:: YOUR GOAL ::
Return the lines beginning at the one that contains "publicado, mostrado, transmitido, modificado" and continuing to the end of the entries, including both ends, exactly as written and nothing else.
START DATASET ENTRIES
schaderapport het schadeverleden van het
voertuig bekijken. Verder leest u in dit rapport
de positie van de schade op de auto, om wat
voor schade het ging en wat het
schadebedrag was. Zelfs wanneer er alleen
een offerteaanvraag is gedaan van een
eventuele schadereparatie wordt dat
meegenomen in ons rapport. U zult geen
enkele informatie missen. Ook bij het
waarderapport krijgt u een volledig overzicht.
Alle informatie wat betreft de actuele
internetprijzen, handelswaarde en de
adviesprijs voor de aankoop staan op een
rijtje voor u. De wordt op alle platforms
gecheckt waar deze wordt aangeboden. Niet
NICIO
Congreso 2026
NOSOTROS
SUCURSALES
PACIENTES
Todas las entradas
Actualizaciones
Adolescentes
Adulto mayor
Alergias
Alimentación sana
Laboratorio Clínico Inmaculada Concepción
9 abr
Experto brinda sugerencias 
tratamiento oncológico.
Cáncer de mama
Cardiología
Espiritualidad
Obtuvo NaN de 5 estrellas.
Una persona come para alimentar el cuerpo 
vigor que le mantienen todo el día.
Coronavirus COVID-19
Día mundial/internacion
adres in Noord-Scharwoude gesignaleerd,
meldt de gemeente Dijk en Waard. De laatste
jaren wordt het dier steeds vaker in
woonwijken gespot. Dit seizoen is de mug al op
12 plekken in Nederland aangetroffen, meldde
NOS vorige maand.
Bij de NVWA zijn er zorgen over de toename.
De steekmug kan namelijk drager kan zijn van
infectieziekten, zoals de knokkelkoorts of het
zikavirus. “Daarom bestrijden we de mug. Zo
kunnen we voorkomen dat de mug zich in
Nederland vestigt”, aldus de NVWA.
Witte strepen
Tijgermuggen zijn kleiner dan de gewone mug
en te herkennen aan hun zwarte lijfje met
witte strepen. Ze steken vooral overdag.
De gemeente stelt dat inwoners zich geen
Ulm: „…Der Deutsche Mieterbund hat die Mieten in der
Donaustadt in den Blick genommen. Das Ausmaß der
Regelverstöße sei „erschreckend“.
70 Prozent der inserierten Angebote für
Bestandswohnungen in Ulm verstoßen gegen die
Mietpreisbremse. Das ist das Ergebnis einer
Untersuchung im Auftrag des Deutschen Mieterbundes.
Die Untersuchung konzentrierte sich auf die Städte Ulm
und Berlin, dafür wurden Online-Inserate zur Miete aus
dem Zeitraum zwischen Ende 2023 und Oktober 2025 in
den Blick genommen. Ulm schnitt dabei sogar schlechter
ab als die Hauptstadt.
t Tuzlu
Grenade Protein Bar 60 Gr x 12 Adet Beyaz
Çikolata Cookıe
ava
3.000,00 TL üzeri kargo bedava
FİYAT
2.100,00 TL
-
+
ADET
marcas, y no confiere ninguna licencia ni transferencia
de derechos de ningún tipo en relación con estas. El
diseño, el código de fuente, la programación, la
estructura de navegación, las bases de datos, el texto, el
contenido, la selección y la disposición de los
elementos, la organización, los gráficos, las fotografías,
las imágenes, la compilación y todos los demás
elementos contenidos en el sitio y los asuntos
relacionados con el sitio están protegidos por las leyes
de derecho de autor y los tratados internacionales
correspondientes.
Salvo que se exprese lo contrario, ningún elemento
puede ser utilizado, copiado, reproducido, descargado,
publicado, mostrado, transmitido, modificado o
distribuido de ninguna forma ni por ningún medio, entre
END DATASET ENTRIES
:: ANSWER TO THIS PROBLEM ::
publicado, mostrado, transmitido, modificado o
distribuido de ninguna forma ni por ningún medio, entre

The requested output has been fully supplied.